# EXERCISE GOAL
Given the records below, pull every line with the word "icon" into the answer.

# EXTRACTED INFORMATION

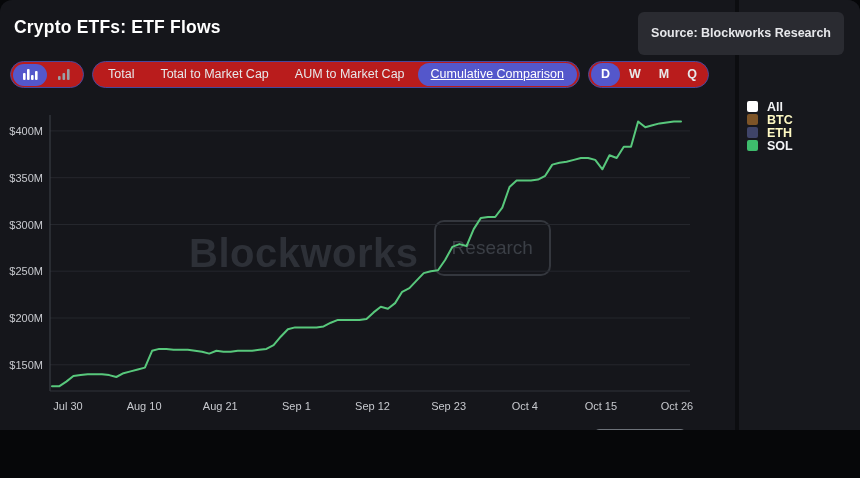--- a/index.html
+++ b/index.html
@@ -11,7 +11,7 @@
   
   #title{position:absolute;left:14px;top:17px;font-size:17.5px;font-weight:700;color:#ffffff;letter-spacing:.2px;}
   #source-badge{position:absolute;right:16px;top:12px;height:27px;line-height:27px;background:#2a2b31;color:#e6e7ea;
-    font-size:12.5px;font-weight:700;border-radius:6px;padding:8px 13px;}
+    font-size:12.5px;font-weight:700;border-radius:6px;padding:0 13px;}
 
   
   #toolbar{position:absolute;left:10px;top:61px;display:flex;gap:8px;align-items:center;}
--
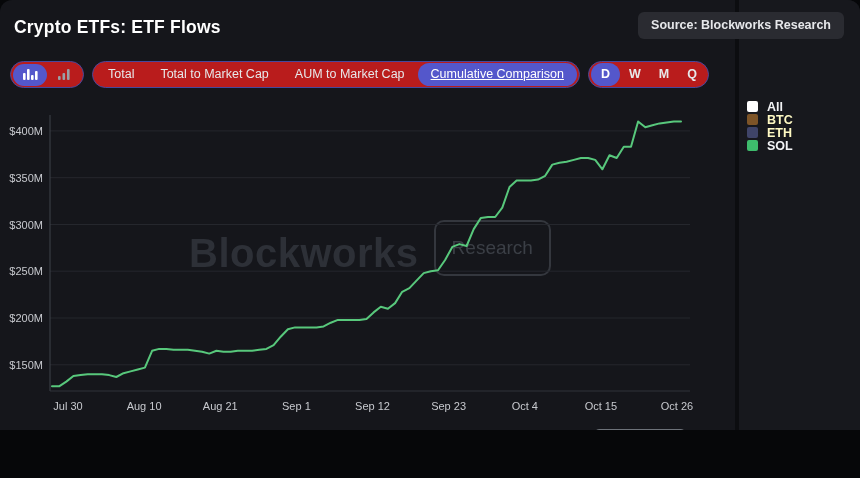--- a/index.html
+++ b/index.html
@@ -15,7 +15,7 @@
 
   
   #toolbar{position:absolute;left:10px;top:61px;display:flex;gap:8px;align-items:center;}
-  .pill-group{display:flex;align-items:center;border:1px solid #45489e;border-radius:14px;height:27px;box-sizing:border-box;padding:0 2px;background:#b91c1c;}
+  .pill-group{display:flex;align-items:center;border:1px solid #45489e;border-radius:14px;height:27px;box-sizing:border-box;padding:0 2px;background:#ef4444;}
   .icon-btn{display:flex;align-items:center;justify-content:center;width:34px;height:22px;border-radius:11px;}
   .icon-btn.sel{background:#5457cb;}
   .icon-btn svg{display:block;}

# EXERCISE OUTPUT
   .icon-btn{display:flex;align-items:center;justify-content:center;width:34px;height:22px;border-radius:11px;}
   .icon-btn.sel{background:#5457cb;}
   .icon-btn svg{display:block;}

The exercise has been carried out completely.